Things are progressing.
Herantis reports that “Phase 1b biomarker data shows a clear biological response to HER-096 in patients with Parkinson’s disease.”
Therefore, mechanistic evidence of the drug’s effect on the disease is being obtained, which will be important for future marketing authorizations. However, Herantis also states that the data will be submitted to scientific journals, which means the significance of the results now obtained will remain for the scientific community to assess through peer review. Those publications take several months.

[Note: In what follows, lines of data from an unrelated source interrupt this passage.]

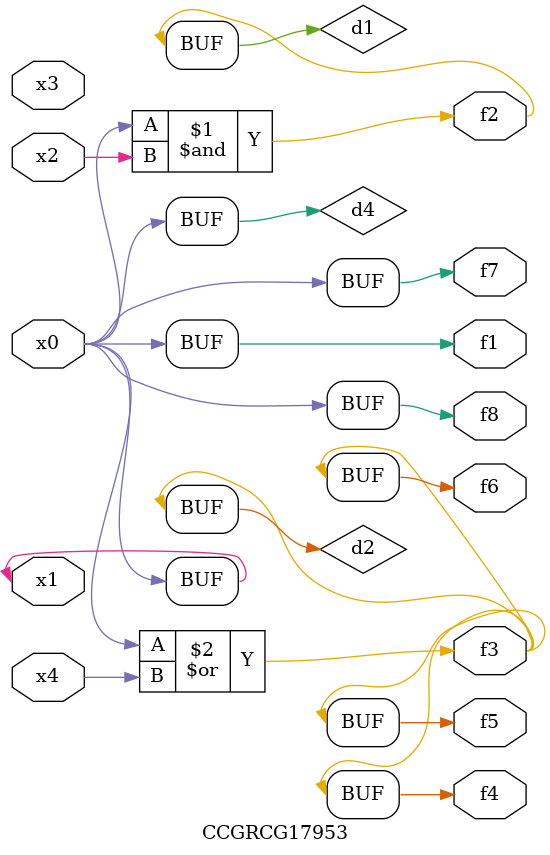
<source format=v>
module CCGRCG17953(
	input x0, x1, x2, x3, x4,
	output f1, f2, f3, f4, f5, f6, f7, f8
);

	wire d1, d2, d3, d4;

	and (d1, x0, x2);
	or (d2, x0, x4);
	nand (d3, x0, x2);
	buf (d4, x0, x1);
	assign f1 = d4;
	assign f2 = d1;
	assign f3 = d2;
	assign f4 = d2;
	assign f5 = d2;
	assign f6 = d2;
	assign f7 = d4;
	assign f8 = d4;
endmodule

</source>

If one aims for accelerated approval (AA), for example via a randomized Phase 2 trial, there should be strong evidence that a specific biomarker predicts clinical benefit, unless clinical benefit—i.e., symptom relief—has not yet been observed due to the slow-progressing nature of the disease. It may be that Herantis is only now building the scientific case for this and may be able to prove through various phases that this is indeed the case.
Although diseases and mechanisms cannot be fully compared, among neurological diseases, AA has been granted for tofersen in ALS based on a biomarker and similarly in Alzheimer’s based on plaque reduction; this has caused some controversy, and this AA pathway is currently uncertain.
From a partnering perspective, the data now obtained is encouraging, but we will see what it is sufficient for. Would biomarker evidence be enough for FDA/EMA Fast Track status after peer review, if the evidence proves to be strong?